The Alliance for Counselling & Psychotherapy is an organisation of counsellors, psychotherapists, psychoanalysts and psychologists from a range of theoretical approaches. It formed in 2008 to oppose the planned State regulation of counselling and psychotherapy via the Health Professions Council (HPC – now the Health & Care Professions Council, HCPC).

The campaign was launched with the Alliance statement on regulation and included petitions signed by thousands of practitioners, blogs, regional gatherings, national conferences, support for a judicial review of HPC’s conduct, a book length submission to HPC’s 2009 consultation, and public debate in the professional literature and national media.


See also:

The Maresfield Report on the Regulation of Psychotherapy in the UK (2009)

The Case Against Psychotherapy Registration: A Conservation Issue for the Human Potential Movement (1995)

Regulating the Psychological Therapies: From Taxonomy to Taxidermy (2007)

Regulation in Action: The HPC Fitness to Practise Hearing of Dr Malcolm Cross – Analysis, History, and Comment (2011)


Thousands of practitioners felt that – for the sake of both their clients and the profession – they would be unable to comply with such an inappropriate regulatory regime, so signed the petition and otherwise supported the Alliance-led campaign. Many chose to adopt ‘principled non-compliance’, a stance developed within the Alliance that meant a public commitment not to join the proposed register and instead seek out ‘alternative professional accountability’.

Then, in 2011, amidst mounting opposition from the field and eventually from major professional bodies, the plans were dropped by the incoming Coalition Government to be replaced by a new proposal for a system of accredited registers administered by the Professional Standards Authority (formerly CHRE), to which the Alliance extended a cautious welcome.

Beyond Regulation

The regulation debate was always part of a bigger picture for the field and for the Alliance, which had been concerned for some time about the Government’s Improving Access to the Psychological Therapies (IAPT) project, the Skills for Health ‘competencies’ for psychological therapies, and the role of the National Institute for Clinical Excellence (NICE) guidelines, which are used in NHS commissioning of psychological therapies, notably IAPT, but whose influence goes far beyond the UK health service.

NICE guidelines

In late 2011 the Alliance launched a new campaign and petition calling for the reform of NICE guidelines and an end to the unwarranted bias they display towards Cognitive Behavioural Therapy (CBT).

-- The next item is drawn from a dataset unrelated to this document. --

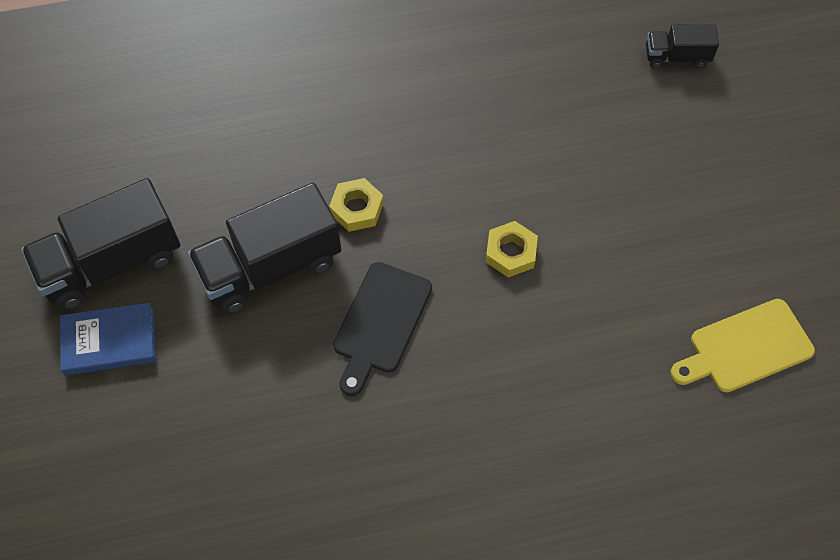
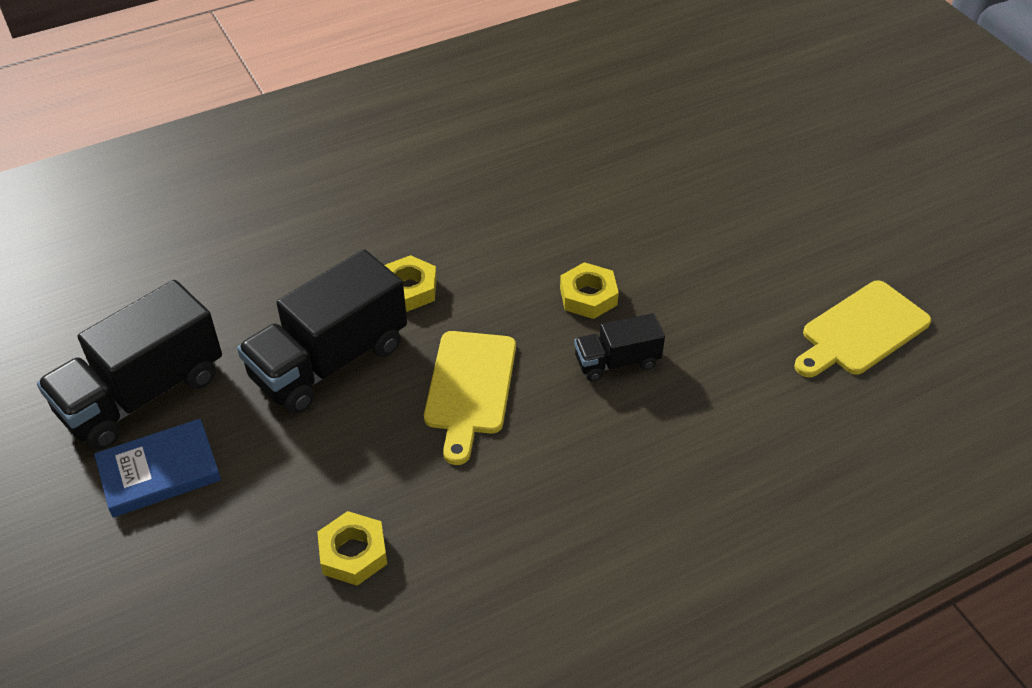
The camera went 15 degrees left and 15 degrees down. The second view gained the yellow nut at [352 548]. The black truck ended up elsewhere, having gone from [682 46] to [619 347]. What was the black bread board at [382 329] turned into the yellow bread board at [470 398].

The petition was signed by over 6000 practitioners, an unprecedented response in our professions, and helped pressure NICE to promise to review how it assesses the effectiveness of psychological therapies.

‘Back-to-work’ therapy

Since then the Alliance has contributed to a number of campaigns and protests against Government austerity measures and plans to site IAPT-style mental health hubs in Jobcentres, including the coordination of a letter to the Guardian signed by hundreds of therapists. See the rest of this blog for more on these activities.

The future

The Alliance continues to campaign on contemporary professional and political issues, and is committed to developing and supporting initiatives that offer radical alternatives and positive programmes – in practice, theory and research – for the future of our field.